Miriam O'Connor: When the family farm became a place of solace and photographic inspiration

When photographic artist, Miriam O'Connor, lost her brother, Jerome, to cancer in 2013, she moved back from Dublin to run the family farm just outside Macroom, along with her sister, Sheila. Jerome, who was only 49 when he died, had looked after the farm for nearly three decades.
"Somebody had to keep the show going," O'Connor says. It's a kind of homage to Jerome and also, we had to run the farm to support my mum. My father died when I was eleven."
Traumatised by the loss of her only brother, O'Connor took photographs around the farm "as a way to survive, to get through things."
Having done a masters on the ethics of photography at the Dun Laoghaire Institute of Art and Design, followed by exhibitions and publications, it was quite natural for O'Connor to continue her photography.
"My practice is informed by my everyday experiences. This was a new departure for sure and I had reservations about it. I was conscious of the ethics of what I was doing. It's a small country. You have to be conscious that you're exposing vulnerabilities. My family was used to me taking photographs for the past decade. But there were photographs along the way that my sister and my mum weren't that keen on. When that was the case, I said they wouldn't be used publicly. "
Taking a documentary-like approach to photographing her surroundings, O'Connor began to question the role of photography and "whether it was well equipped to articulate the heartache and the relocation and the loss I was feeling. I thought the images were quite emotive. I had reservations about over-sentimentalising the loss. I think that's a danger. Nostalgia and over-sentimentality are a little bit problematic.
"So a couple of years into the work, I changed course. The catalyst was when we were trying to do some fencing and needed to identify the names of things we needed from the Dairygold Co-Op. I decided to take photographs so the co-op would be able to tell me what I needed in order to replace these fence posts. It was almost like an enlightenment. I thought it was brilliant because it's using photography with a different kind of purpose. I found it insightful that photography could be less emotive and more associated with function."
Armed with a new approach, O'Connor began to think about all about the daily tasks undertaken on the beef farm. She produced log books, with photographs. "They were almost like a manual, from how to replace stakes and various other jobs."
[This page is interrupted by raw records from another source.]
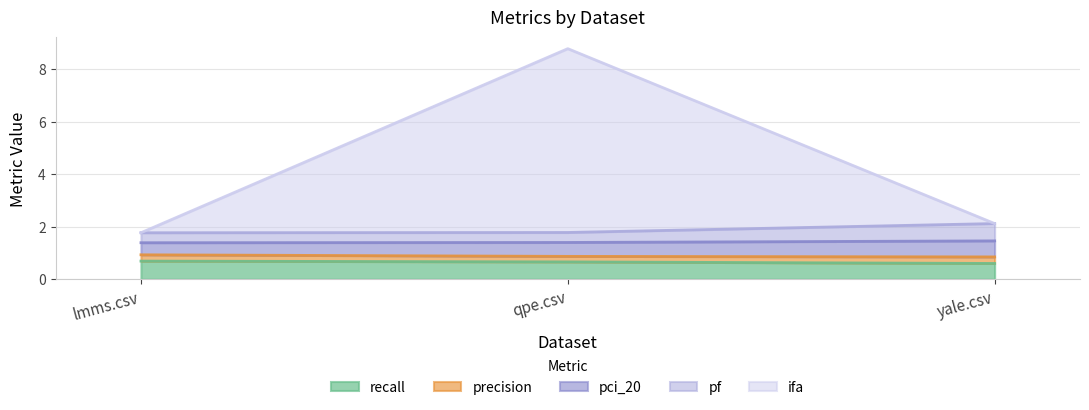

Count the recall values in the range 0 to 1.

3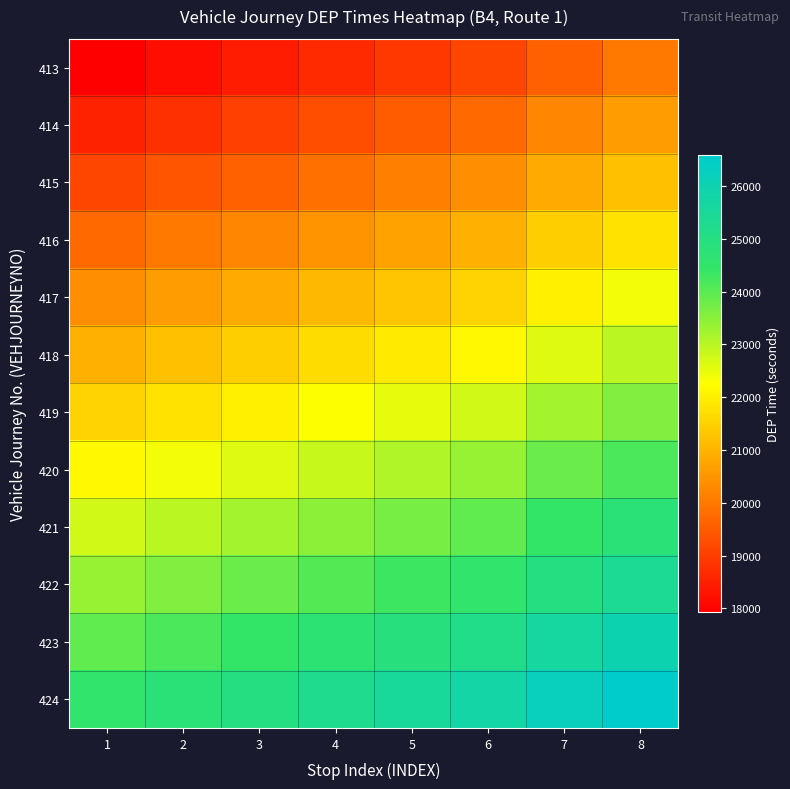

Which has a higher value, 7 or 4?

7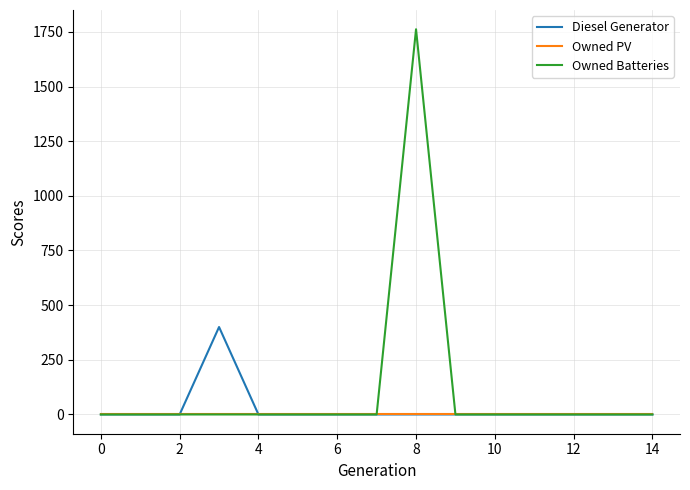

What are all the series names shown in the legend?

Diesel Generator, Owned PV, Owned Batteries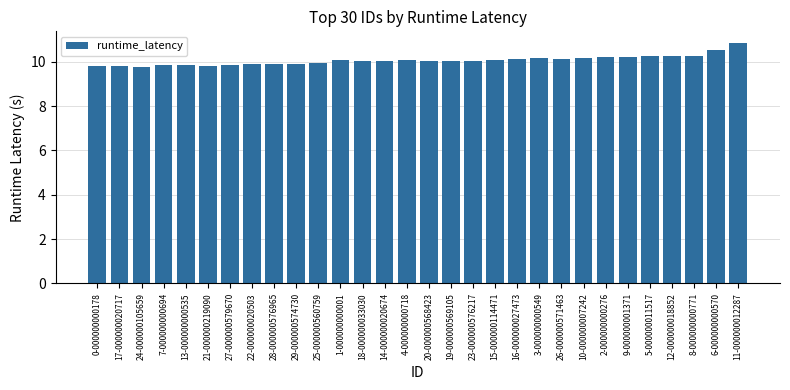

What is the smallest value displayed?

9.8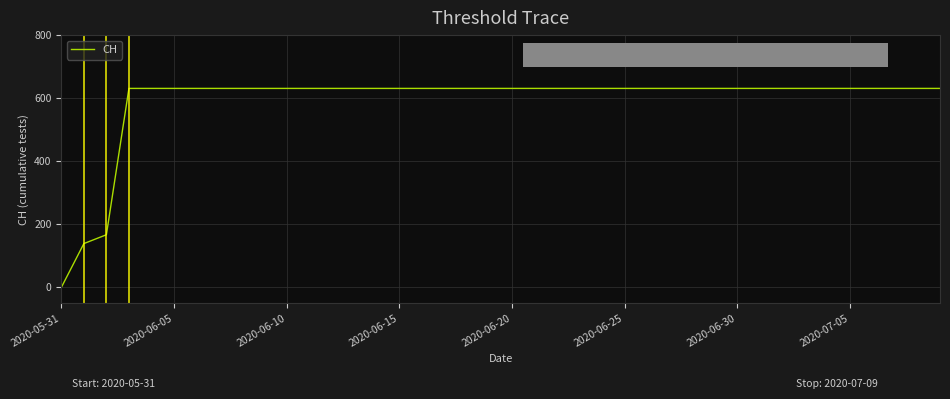

Reading left to right, list all the values displayed in this chart.

0	139	167	631	631	631	631	631	631	631	631	631	631	631	631	631	631	631	631	631	631	631	631	631	631	631	631	631	631	631	631	631	631	631	631	631	631	631	631	631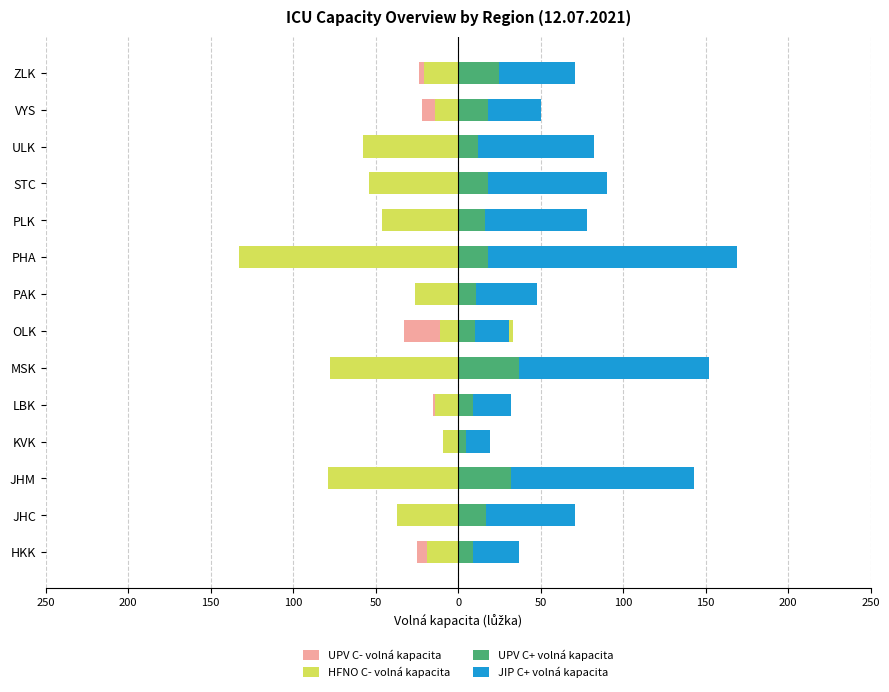

What is the value of the JIP C+ volná kapacita bar at the 4th from the left?

14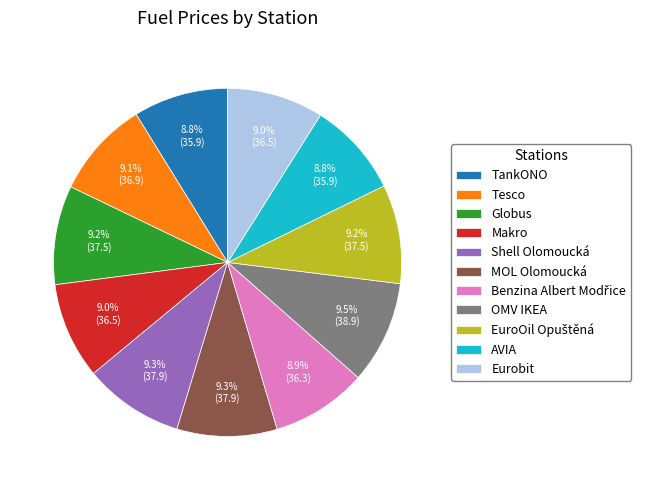

How many slices are in this pie chart?

11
O'Connor took a photographic inventory of everything on the farm. "I like the idea of indexing things. There's a certain kind of objectivity to it that might serve to articulate the story better." Always questioning what she is doing, O'Connor had a realisation. "I had pointed the camera at almost everything on the farm. I felt somehow that I should be accounted for myself. To take an ethical stance, I needed to face the camera, to be present in this work. So I undertook a series of self portraits over a farming year, using a tripod and remote cable release."
The self portraits became a kind of ritual. "At the end of that process, I was wondering how does this really function."
O'Connor, who enjoys doing the crossword in the Irish Examiner's farming pages, says that in many ways, her photographic project had the qualities of a crossword. "It is made up of all these little things. Towards the end of my work, I began to accept my different approaches as all being meaningful. They all matter."
The result is a photographic exhibition at the Sirius in Cobh, entitled Tomorrow is Sunday. A prominent image in the show is that of a Leyland Cypress tree that became a refuge when O'Connor was struggling emotionally. She printed every single photograph of it that she had taken, amounting to nearly 200 shots. It is presented in a piece that is almost two metres high "and actually looks like a crossword."
O'Connor reached a compromise on how photography can function in circumstances like hers. Just like the grieving process, it raises questions and manifests itself in different phases over a period of time.
The photographic project helped O'Connor's grief over the loss of her brother. "It gave me a keener understanding of the work he would have done down through the years and how difficult it would have been."